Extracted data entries
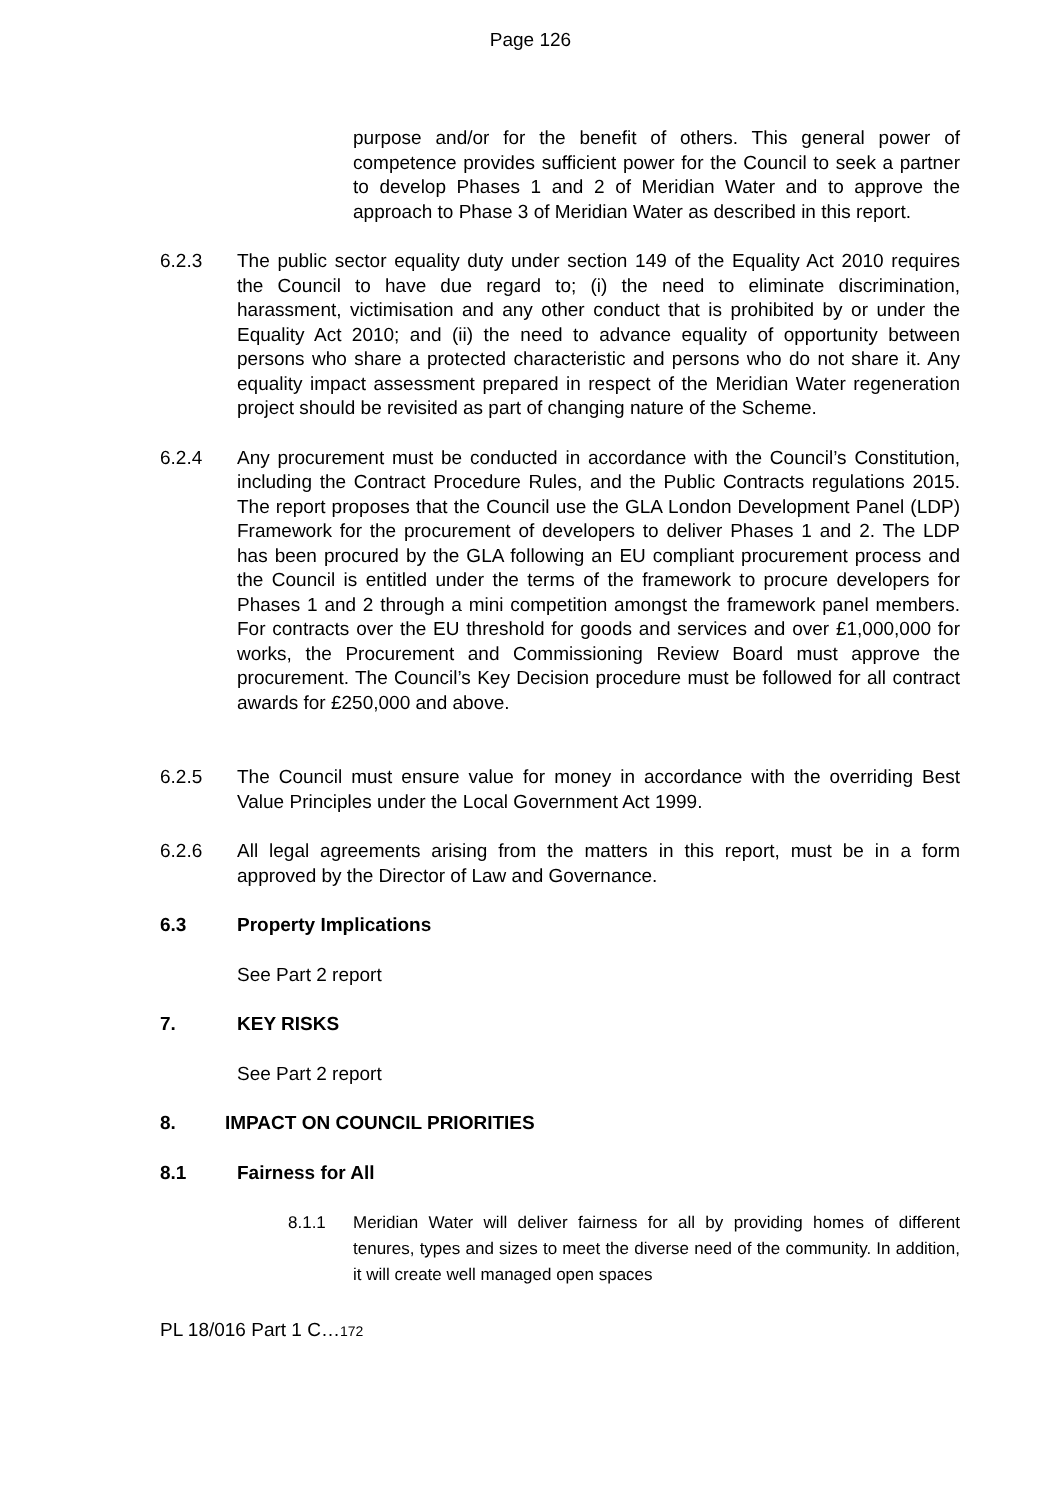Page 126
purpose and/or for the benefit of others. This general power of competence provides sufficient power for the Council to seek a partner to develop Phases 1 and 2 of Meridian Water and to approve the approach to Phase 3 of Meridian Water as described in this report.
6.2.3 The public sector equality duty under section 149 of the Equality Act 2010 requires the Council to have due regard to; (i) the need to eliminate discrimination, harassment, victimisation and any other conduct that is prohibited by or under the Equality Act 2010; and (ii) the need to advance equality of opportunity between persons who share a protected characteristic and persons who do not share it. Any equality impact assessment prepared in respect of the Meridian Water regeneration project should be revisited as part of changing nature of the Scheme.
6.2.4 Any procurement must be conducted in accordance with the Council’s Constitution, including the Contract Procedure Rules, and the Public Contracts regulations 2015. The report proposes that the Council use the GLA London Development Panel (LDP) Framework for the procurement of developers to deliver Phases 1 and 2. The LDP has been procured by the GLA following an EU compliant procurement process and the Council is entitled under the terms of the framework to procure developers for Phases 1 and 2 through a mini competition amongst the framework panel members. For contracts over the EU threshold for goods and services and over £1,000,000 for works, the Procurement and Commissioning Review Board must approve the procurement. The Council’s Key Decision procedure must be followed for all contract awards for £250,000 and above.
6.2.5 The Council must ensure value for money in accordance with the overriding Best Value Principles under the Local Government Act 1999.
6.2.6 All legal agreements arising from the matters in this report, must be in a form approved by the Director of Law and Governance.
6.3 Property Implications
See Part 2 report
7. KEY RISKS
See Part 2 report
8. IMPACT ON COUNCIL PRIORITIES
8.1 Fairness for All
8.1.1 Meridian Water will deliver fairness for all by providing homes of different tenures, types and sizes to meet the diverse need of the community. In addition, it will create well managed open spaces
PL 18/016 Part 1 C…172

### INSTRUCTIONS FOR THE TASK
Your answer must be the line with "7. KEY RISKS" and all lines after it through the final line of the entries, copied exactly and with nothing added.

### RESPONSE AREA
7. KEY RISKS
See Part 2 report
8. IMPACT ON COUNCIL PRIORITIES
8.1 Fairness for All
8.1.1 Meridian Water will deliver fairness for all by providing homes of different tenures, types and sizes to meet the diverse need of the community. In addition, it will create well managed open spaces
PL 18/016 Part 1 C…172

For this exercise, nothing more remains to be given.